All Ella needed was for me to sign about six waivers, medical forms and player profiles. She needed a note from her doctor, a current photo for her league I.D., and another for her U.S. Soccer registration. I needed to give the supplicant dad two copies of her birth certificate and at least one other something that showed her birth date.
Most of this had to go to some office in suburban Trenton, N.J., our state capital, to be processed, and Ella would not even be allowed to practice until cleared.
Ella and I went to watch the next weekend as the team, having only 10 healthy players, got tromped. Still unprocessed, Ella had to sit out another week, another game with only 10 players.
By mid-October, Ella was finally on the field. At this juncture, Ella's greatest skills were never slowing down and, perhaps because she was the smallest kid on the field, a propensity for getting fouled, especially by the least coordinated and largest members of the other team.
One early November afternoon, as the temperature was sinking and the wind was revving up on the secondary Crows Woods field — a rutted and hilly affair suitable only for B teams — Ella took the ball near the back-end line and dribbled furiously through the ranks of the other team down the right side. Her head was down and focused on the ball most of the time, and she wove, obviously determined, past her opponents. At the end of the run, she found, maybe to her surprise, a tall but gawky girl barreling parallel to her about 30 feet closer to the goal mouth. She gave everything she had to the kick across — which, at 4-foot-whatever-she-was, still was an effort — directly onto the girl's right foot, which somehow directed the ball into the goal.
This goal came just minutes after Jack O'Malley showed up to watch a few minutes of the game. Jack is the icon for all that is virtuous about youth sports, be it in Haddonfield, N.J., or wherever else he could be. Though he travels for work, he has been the coach at every level of every sport there is, sometimes in the absence of his own kids on the team,
At that moment, though, Jack was coaching the vaunted fifth-grade girls A team.
"Wow," he told me during halftime. "I didn't know Ella had that in her. I didn't think she even played."

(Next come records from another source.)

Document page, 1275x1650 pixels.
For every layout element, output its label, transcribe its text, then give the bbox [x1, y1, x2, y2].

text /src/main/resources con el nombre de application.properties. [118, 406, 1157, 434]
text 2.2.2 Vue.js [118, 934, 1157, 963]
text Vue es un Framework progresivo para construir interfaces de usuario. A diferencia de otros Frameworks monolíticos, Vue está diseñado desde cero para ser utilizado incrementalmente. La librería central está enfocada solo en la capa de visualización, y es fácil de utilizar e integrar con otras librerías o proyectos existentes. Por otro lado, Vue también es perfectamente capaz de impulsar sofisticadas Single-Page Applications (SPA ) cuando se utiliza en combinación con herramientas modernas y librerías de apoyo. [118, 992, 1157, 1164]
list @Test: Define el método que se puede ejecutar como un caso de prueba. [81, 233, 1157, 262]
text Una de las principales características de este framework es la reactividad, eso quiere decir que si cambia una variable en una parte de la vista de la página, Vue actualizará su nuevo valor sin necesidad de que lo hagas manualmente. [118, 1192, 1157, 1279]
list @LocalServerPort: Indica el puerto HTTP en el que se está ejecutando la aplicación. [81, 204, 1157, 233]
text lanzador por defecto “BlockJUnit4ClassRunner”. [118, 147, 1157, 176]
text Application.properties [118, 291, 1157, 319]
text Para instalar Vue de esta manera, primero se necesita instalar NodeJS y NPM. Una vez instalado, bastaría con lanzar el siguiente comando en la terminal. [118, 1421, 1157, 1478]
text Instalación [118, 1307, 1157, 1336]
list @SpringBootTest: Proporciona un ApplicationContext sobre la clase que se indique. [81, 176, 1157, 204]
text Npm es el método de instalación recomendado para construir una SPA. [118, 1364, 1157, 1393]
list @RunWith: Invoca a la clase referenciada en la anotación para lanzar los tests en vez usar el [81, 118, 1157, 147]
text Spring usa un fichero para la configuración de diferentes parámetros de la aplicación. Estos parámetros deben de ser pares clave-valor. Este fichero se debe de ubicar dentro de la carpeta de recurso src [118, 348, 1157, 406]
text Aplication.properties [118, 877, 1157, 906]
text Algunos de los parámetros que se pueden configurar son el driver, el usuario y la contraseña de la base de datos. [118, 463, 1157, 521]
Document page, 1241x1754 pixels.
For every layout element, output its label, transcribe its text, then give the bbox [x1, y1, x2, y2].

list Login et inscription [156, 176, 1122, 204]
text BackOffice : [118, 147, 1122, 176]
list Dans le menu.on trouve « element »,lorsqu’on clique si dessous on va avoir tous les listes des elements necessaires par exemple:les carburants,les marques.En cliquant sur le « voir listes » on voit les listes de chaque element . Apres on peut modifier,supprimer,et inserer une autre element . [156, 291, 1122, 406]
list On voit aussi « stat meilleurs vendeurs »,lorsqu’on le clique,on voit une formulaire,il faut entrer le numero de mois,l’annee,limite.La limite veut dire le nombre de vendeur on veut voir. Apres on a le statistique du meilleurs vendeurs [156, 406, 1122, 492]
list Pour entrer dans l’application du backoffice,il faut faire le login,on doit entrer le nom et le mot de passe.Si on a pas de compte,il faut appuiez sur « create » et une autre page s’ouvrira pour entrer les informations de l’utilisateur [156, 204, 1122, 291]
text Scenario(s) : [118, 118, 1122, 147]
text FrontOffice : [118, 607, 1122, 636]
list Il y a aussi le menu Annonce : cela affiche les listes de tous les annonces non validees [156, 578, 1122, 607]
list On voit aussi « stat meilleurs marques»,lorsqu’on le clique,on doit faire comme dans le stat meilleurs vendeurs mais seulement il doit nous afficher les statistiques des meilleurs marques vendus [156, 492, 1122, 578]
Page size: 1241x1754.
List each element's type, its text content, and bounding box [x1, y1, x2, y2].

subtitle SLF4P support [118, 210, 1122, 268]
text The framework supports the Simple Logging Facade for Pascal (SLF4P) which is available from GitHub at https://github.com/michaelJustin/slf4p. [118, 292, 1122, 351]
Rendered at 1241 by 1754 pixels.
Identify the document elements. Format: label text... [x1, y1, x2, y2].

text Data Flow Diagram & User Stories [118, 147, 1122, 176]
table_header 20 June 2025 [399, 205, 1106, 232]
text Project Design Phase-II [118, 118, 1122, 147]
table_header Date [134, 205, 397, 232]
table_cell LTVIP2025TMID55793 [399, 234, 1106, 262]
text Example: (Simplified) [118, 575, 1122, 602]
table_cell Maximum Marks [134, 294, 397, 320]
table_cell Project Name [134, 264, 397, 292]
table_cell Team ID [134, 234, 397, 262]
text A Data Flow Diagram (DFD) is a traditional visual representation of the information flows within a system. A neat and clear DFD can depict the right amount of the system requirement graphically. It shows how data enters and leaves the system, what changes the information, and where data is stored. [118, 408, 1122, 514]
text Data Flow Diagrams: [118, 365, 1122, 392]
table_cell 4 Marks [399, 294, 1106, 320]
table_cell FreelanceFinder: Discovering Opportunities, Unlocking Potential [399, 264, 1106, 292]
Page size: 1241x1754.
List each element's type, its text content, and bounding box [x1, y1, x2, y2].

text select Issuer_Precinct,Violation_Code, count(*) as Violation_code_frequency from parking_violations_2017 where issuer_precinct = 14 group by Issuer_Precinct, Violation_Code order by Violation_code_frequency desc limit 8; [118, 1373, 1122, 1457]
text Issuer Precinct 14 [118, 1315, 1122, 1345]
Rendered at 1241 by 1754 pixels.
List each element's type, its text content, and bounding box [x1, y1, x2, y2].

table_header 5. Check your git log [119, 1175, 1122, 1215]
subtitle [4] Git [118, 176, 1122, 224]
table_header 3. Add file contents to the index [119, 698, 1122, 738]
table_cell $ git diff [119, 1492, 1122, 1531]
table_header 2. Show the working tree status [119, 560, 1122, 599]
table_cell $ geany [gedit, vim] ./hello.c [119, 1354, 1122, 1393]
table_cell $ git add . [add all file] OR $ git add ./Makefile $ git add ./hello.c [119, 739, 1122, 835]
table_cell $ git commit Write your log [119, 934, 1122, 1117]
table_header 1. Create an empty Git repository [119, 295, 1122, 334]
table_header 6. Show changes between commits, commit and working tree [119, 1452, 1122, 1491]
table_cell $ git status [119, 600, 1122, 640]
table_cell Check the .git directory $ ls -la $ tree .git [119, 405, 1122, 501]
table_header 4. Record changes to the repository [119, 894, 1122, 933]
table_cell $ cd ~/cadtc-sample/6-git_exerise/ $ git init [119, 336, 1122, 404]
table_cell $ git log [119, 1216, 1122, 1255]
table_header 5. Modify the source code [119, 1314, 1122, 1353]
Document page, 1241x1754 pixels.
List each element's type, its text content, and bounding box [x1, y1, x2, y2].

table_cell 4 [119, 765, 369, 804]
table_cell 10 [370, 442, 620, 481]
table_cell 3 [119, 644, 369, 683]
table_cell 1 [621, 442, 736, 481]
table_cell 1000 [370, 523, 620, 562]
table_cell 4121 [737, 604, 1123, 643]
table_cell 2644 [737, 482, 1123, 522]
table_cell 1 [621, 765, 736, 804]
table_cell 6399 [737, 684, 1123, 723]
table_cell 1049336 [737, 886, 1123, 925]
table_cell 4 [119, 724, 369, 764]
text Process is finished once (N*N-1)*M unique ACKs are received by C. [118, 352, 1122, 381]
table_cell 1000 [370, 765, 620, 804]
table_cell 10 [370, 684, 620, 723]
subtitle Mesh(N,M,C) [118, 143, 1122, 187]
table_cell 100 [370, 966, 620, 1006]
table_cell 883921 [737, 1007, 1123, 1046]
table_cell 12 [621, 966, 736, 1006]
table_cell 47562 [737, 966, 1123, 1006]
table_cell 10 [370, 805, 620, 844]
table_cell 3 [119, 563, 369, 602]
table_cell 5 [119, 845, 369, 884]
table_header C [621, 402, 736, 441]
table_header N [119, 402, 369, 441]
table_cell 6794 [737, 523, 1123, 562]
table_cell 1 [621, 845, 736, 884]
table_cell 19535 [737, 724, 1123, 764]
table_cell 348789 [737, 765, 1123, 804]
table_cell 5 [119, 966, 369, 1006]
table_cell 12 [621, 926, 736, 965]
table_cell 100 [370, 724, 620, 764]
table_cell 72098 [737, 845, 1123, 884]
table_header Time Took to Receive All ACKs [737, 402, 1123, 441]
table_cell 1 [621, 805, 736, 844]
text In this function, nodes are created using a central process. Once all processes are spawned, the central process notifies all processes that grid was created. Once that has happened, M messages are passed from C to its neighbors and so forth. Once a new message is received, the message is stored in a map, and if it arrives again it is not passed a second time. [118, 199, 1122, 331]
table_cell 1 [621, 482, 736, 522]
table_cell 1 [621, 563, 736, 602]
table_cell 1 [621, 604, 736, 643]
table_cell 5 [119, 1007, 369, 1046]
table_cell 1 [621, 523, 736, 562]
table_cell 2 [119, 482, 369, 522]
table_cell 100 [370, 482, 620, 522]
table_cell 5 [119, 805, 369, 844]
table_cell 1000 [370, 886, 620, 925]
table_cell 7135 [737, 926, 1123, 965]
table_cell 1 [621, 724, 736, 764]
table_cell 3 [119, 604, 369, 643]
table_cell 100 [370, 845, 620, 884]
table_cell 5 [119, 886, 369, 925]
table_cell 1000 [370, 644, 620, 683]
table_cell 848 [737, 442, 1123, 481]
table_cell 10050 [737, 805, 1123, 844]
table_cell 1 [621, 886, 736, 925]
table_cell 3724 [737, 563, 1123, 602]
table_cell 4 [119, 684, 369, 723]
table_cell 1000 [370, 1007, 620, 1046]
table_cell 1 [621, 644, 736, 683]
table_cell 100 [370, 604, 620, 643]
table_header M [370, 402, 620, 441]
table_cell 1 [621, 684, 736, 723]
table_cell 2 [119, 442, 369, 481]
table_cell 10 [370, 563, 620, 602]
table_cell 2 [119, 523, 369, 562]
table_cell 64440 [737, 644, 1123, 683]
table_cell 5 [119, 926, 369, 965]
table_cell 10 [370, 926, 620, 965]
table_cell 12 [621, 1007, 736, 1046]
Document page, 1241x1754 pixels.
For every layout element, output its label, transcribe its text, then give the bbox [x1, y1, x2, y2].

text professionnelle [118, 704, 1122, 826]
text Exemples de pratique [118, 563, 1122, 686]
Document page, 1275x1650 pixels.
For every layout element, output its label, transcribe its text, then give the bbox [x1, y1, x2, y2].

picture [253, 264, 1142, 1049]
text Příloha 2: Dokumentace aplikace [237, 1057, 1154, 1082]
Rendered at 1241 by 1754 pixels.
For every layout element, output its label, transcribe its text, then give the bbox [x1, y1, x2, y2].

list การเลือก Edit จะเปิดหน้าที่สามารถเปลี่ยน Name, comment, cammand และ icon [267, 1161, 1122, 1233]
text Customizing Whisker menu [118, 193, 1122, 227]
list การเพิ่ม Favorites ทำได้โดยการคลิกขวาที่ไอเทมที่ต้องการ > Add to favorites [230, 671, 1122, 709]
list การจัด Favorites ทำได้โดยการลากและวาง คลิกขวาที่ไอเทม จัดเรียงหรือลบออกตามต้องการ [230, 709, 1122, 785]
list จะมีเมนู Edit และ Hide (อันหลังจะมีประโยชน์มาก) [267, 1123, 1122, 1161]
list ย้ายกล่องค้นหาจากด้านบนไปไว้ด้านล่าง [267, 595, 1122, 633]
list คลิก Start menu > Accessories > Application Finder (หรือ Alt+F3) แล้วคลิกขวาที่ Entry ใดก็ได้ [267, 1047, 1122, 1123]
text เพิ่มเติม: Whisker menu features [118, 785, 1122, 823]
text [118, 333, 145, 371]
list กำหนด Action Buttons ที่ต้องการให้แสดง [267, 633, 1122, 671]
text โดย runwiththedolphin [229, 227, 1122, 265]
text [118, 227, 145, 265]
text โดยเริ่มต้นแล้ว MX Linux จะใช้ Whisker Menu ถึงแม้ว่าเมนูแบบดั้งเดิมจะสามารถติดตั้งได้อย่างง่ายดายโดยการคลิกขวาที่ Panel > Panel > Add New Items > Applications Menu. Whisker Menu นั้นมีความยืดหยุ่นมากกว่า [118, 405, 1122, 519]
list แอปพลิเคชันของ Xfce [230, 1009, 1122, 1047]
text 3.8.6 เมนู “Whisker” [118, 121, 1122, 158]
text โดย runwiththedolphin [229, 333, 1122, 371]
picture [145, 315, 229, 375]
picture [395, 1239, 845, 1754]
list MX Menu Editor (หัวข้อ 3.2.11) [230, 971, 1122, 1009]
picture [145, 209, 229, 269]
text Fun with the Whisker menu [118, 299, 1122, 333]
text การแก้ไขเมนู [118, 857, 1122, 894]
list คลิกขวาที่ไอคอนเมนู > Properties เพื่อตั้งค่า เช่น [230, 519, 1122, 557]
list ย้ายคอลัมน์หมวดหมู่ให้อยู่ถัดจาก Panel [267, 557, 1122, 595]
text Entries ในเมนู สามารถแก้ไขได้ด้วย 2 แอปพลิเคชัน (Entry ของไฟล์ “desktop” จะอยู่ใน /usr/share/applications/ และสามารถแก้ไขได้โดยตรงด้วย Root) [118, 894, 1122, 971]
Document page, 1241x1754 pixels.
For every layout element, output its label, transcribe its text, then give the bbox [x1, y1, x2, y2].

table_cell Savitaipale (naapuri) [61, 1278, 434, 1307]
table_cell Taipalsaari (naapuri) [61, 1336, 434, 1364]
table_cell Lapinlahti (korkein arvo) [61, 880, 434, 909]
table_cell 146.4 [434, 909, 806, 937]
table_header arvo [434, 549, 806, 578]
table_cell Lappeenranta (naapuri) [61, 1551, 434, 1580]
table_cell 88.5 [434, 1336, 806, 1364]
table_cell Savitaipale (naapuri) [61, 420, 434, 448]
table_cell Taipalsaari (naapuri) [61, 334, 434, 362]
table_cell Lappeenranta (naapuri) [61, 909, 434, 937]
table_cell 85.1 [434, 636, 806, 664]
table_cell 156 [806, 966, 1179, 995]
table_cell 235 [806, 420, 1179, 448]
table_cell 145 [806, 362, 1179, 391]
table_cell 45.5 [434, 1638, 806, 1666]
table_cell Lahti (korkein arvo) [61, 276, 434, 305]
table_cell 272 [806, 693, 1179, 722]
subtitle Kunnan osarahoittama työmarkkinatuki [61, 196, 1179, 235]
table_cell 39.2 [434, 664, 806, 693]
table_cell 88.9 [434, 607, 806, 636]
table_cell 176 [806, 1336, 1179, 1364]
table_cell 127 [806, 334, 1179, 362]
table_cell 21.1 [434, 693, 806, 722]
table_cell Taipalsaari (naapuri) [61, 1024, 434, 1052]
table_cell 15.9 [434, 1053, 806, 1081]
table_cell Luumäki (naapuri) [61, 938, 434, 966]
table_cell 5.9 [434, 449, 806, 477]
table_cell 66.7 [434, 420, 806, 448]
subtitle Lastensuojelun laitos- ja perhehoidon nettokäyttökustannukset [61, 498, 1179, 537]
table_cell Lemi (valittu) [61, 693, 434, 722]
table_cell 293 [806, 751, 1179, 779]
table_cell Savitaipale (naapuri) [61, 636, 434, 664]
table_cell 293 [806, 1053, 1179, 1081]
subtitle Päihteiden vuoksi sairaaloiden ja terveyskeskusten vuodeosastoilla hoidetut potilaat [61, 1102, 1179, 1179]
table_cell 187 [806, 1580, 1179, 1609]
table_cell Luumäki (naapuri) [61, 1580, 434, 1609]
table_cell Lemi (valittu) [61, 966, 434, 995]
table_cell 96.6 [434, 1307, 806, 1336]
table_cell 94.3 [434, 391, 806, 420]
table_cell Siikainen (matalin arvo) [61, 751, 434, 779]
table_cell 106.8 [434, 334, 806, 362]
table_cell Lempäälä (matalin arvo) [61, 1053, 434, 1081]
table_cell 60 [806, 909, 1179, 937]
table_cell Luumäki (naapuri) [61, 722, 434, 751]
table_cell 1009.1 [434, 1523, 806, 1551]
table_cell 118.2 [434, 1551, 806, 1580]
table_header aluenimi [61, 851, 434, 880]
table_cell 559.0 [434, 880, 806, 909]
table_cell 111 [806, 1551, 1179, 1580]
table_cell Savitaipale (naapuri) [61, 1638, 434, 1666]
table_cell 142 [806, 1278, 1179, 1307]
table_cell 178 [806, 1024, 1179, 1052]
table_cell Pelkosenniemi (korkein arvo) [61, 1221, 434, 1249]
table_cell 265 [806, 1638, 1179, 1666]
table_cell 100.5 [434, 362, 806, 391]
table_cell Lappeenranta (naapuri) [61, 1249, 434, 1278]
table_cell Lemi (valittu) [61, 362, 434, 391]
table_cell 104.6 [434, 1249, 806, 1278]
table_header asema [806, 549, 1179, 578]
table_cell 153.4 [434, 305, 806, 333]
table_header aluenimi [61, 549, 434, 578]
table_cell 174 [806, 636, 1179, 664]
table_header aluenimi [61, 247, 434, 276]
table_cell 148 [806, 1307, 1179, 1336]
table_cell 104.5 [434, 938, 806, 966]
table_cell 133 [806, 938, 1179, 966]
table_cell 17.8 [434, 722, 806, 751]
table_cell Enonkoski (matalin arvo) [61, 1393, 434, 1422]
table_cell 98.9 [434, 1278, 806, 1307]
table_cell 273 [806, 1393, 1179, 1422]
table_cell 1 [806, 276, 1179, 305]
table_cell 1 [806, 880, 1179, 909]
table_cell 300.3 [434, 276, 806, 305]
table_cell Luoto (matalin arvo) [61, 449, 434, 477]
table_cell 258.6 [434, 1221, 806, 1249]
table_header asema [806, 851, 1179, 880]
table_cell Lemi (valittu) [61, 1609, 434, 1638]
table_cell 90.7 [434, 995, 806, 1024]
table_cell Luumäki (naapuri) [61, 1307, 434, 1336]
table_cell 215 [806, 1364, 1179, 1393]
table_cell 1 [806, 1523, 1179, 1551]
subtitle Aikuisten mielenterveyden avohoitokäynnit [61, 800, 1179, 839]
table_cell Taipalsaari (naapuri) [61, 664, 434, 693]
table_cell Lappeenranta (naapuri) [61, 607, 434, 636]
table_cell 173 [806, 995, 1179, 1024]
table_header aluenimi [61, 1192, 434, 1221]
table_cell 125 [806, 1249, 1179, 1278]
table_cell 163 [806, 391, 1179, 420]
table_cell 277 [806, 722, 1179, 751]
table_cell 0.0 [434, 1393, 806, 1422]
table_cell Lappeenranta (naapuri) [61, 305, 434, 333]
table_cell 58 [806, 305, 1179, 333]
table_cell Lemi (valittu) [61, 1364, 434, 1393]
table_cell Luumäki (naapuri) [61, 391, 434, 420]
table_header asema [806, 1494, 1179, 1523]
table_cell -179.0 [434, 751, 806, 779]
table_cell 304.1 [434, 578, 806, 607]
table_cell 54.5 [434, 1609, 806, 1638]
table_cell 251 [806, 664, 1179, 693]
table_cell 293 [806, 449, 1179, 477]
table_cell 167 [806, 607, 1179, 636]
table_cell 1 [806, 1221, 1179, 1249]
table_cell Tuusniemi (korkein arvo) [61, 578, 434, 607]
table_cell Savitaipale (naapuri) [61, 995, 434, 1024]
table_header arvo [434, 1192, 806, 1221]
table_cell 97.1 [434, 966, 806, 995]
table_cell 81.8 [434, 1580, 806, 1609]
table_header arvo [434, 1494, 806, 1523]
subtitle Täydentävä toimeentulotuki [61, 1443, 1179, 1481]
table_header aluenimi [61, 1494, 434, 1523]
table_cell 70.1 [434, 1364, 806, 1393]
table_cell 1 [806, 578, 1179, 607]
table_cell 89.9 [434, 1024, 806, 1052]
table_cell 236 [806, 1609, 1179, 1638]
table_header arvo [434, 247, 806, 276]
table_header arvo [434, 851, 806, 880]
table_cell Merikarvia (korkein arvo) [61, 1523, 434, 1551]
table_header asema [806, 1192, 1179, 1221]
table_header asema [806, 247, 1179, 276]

"Well, I don't…" was all I could get out.
"Let me have her. She's just what we need. Spunk," he said. "Hey, got to go to a fall baseball game. Talk to you later."
My mouth was still in the fourth word of that first sentence, not that I knew exactly what it would be. I didn't even get a chance to wave before Jack was gathering his sons, Johnny and Patrick, and bounding toward his van.
It didn't matter, though. There was joy coming to Mudville. With her mad dash, Ella had blown by that B Reaper. Hallelujah and all those blessings: She was going to be an A Team girl.
Robert Strauss extracted this piece from his book Daddy's Little Goalie.